A single number is required: how many lines below include the string "unity".

Segment Start: Data listing

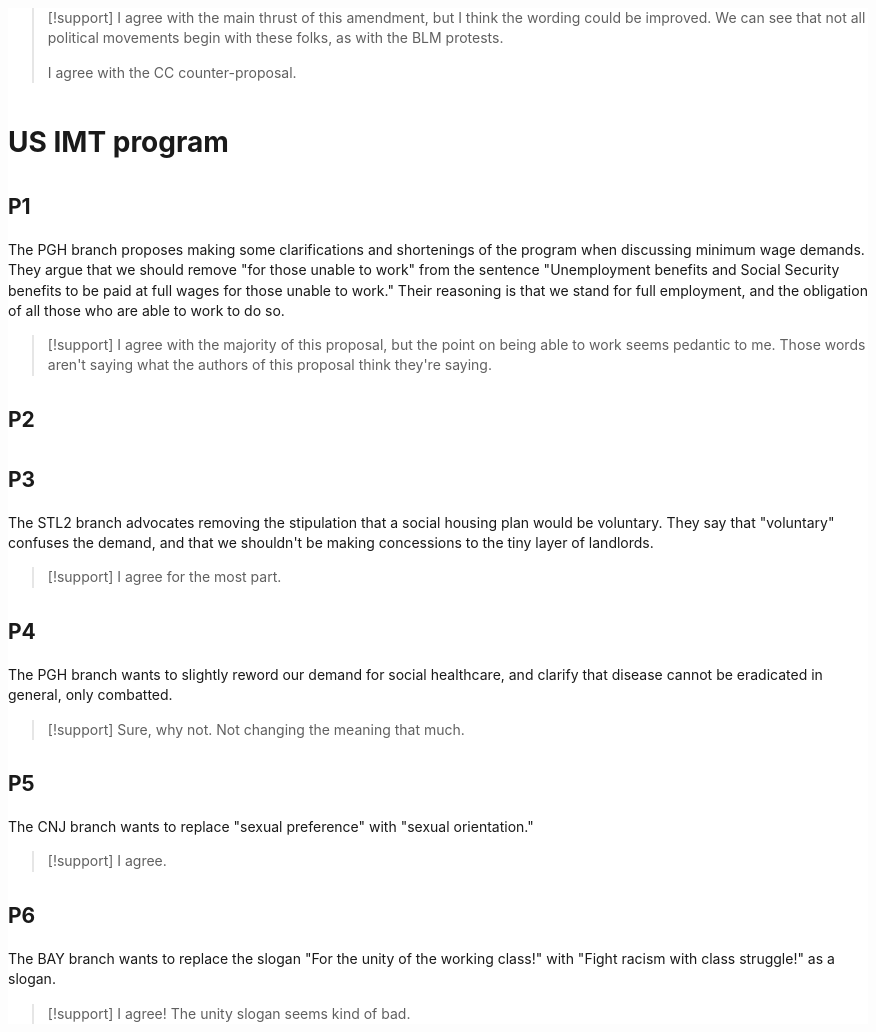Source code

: > [!support]
> I agree with the main thrust of this amendment, but I think the wording could be improved. We can see that not all political movements begin with these folks, as with the BLM protests. 
> 
> I agree with the CC counter-proposal.

# US IMT program
## P1
The PGH branch proposes making some clarifications and shortenings of the program when discussing minimum wage demands. They argue that we should remove "for those unable to work" from the sentence "Unemployment benefits and Social Security benefits to be paid at full wages for those unable to work." Their reasoning is that we stand for full employment, and the obligation of all those who are able to work to do so.

> [!support]
> I agree with the majority of this proposal, but the point on being able to work seems pedantic to me. Those words aren't saying what the authors of this proposal think they're saying.

## P2

## P3
The STL2 branch advocates removing the stipulation that a social housing plan would be voluntary. They say that "voluntary" confuses the demand, and that we shouldn't be making concessions to the tiny layer of landlords. 

> [!support]
> I agree for the most part.

## P4
The PGH branch wants to slightly reword our demand for social healthcare, and clarify that disease cannot be eradicated in general, only combatted. 

> [!support]
> Sure, why not. Not changing the meaning that much.

## P5
The CNJ branch wants to replace "sexual preference" with "sexual orientation."

> [!support]
> I agree. 

## P6
The BAY branch wants to replace the slogan "For the unity of the working class!" with "Fight racism with class struggle!" as a slogan. 

> [!support]
> I agree! The unity slogan seems kind of bad.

Segment End: Data listing

▸ **Solution for this task**: 2